D'une part, il arrive à de nombreuses reprises qu'après la rupture, l'un des membres du couple doive déménager dans un logement en location et se retrouve confronté à une situation où il est pratiquement impossible de trouver des logements où les animaux sont admis. , en cas de garde partagée de l'animal, ils doivent y renoncer, en raison de l'impossibilité de coexistence.

Cela devrait donner lieu à d'éventuelles évolutions réglementaires et apporter des solutions avec l'obligation de prévoir une assurance complémentaire ou toute autre mesure qui permettrait aux animaux familiaux de ne pas constituer un obstacle à l'installation du logement.

Plus grave encore est la situation des victimes de violences de genre à risque extrême, qui doivent quitter leur domicile parce que leur vie est en danger et qui se retrouvent dans des refuges ou des résidences autorisées par l'administration pour ces situations. n'autorisez pas les animaux. Cela provoque une revictimisation de la femme, qui dans de nombreux cas retarde ou abandonne le transfert parce qu'elle ne laisse pas l'animal entre les mains de l'agresseur (avec le risque que cela comporte pour les deux), l'obligeant à rester sur place. la rue parce qu'elle ne peut pas être séparée de l'animal. , ou la force de devoir le remettre aux services municipaux avec la douleur qui survient dans ces situations déjà extrêmement douloureuses.

Des situations similaires se produisent avec des personnes vulnérables qui vivent dans la rue et ne vont pas dans les refuges parce qu'elles n'y ont pas accès avec leur seule famille d'animaux, ou avec des personnes âgées sans famille pour les soutenir, qui évitent de se déplacer dans les résidences parce qu'elles ne quittent pas l'animal. ils portent des années partageant sa vie.

C'est très différent de ce qui s'est produit récemment lors du dramatique incendie qui a détruit deux bâtiments de la ville de Valence et dans lequel tous les hôtels qui proposaient d'accueillir les familles n'ont mis aucun obstacle à l'hébergement de leurs animaux.

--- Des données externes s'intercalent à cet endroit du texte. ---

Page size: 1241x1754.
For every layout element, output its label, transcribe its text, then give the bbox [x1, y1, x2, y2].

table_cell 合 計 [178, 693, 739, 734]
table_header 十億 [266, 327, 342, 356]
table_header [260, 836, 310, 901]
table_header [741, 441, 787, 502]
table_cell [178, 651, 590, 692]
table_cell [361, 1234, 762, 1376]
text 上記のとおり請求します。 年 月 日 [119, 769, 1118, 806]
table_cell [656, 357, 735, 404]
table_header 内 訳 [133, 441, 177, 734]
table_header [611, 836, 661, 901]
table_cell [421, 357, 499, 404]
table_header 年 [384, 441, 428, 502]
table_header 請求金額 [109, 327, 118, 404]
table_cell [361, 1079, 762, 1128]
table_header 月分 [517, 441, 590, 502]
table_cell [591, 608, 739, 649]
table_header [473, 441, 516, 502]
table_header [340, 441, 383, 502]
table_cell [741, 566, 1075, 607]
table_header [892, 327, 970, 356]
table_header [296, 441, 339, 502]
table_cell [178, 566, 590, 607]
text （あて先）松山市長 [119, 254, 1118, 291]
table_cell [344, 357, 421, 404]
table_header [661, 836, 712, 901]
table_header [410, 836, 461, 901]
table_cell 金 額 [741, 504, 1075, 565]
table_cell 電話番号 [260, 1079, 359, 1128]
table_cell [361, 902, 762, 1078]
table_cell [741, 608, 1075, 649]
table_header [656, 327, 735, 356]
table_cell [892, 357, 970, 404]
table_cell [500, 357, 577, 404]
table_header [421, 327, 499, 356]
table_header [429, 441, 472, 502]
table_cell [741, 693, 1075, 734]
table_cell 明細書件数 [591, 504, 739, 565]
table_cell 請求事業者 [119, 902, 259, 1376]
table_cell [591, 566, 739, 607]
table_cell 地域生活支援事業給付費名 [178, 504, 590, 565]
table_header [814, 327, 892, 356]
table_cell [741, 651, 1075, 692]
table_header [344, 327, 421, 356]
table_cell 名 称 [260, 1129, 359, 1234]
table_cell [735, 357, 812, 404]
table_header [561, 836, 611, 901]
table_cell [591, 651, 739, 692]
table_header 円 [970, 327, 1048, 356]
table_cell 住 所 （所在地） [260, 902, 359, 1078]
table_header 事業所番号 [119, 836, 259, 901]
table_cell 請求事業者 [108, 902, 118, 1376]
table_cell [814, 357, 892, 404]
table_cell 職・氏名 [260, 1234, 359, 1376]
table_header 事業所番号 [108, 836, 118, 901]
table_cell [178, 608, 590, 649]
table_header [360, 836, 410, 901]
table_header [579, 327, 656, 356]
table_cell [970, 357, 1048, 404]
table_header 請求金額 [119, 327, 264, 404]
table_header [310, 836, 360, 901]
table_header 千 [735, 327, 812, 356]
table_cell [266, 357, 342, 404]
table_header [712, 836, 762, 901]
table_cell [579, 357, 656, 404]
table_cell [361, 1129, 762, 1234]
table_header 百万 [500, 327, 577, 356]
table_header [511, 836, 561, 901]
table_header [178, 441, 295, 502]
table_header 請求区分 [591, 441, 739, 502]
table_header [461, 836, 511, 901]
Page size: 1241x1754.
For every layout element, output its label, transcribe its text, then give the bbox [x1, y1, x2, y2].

Pour autant, nous ne cessons de célébrer les avancées qui se produisent en matière de traitement des animaux dans la société et devant les tribunaux, mais en même temps, ces exemples servent à montrer que, malgré les changements introduits par la loi 17/ En 2021, il reste encore beaucoup de progrès à faire dans l’adoption de mesures qui consolident les animaux dans la cellule familiale, avec toutes les conséquences qui en découlent.